#### Data for this task ####

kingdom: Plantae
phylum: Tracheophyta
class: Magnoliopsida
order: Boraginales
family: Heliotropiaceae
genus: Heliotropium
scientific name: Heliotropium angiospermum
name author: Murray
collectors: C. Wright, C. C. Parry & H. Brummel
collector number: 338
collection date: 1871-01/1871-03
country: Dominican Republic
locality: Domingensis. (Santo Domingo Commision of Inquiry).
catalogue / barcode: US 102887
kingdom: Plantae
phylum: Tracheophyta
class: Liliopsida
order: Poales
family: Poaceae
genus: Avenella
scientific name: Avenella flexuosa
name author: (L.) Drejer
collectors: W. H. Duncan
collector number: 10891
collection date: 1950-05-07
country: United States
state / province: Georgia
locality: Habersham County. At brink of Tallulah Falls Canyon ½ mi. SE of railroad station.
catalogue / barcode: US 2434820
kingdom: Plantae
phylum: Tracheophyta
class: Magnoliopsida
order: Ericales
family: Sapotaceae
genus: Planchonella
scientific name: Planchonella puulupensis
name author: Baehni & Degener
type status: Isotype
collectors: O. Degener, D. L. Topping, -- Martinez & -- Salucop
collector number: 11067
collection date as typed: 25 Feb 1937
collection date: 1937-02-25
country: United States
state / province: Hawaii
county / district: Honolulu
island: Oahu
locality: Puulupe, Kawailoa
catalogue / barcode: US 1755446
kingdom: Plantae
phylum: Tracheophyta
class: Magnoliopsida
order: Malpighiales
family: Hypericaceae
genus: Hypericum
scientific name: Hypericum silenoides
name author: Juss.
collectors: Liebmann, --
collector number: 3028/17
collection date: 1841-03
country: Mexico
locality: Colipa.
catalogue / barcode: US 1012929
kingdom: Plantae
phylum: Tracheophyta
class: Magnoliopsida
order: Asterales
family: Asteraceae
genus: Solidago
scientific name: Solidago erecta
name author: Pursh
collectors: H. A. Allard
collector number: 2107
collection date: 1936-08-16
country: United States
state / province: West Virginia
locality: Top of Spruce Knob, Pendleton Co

####

▶ Goal of the exercise
Copy all of the material above line by line, with no changes to wording, spelling, or punctuation.

▶ Response to this exercise
kingdom: Plantae
phylum: Tracheophyta
class: Magnoliopsida
order: Boraginales
family: Heliotropiaceae
genus: Heliotropium
scientific name: Heliotropium angiospermum
name author: Murray
collectors: C. Wright, C. C. Parry & H. Brummel
collector number: 338
collection date: 1871-01/1871-03
country: Dominican Republic
locality: Domingensis. (Santo Domingo Commision of Inquiry).
catalogue / barcode: US 102887
kingdom: Plantae
phylum: Tracheophyta
class: Liliopsida
order: Poales
family: Poaceae
genus: Avenella
scientific name: Avenella flexuosa
name author: (L.) Drejer
collectors: W. H. Duncan
collector number: 10891
collection date: 1950-05-07
country: United States
state / province: Georgia
locality: Habersham County. At brink of Tallulah Falls Canyon ½ mi. SE of railroad station.
catalogue / barcode: US 2434820
kingdom: Plantae
phylum: Tracheophyta
class: Magnoliopsida
order: Ericales
family: Sapotaceae
genus: Planchonella
scientific name: Planchonella puulupensis
name author: Baehni & Degener
type status: Isotype
collectors: O. Degener, D. L. Topping, -- Martinez & -- Salucop
collector number: 11067
collection date as typed: 25 Feb 1937
collection date: 1937-02-25
country: United States
state / province: Hawaii
county / district: Honolulu
island: Oahu
locality: Puulupe, Kawailoa
catalogue / barcode: US 1755446
kingdom: Plantae
phylum: Tracheophyta
class: Magnoliopsida
order: Malpighiales
family: Hypericaceae
genus: Hypericum
scientific name: Hypericum silenoides
name author: Juss.
collectors: Liebmann, --
collector number: 3028/17
collection date: 1841-03
country: Mexico
locality: Colipa.
catalogue / barcode: US 1012929
kingdom: Plantae
phylum: Tracheophyta
class: Magnoliopsida
order: Asterales
family: Asteraceae
genus: Solidago
scientific name: Solidago erecta
name author: Pursh
collectors: H. A. Allard
collector number: 2107
collection date: 1936-08-16
country: United States
state / province: West Virginia
locality: Top of Spruce Knob, Pendleton Co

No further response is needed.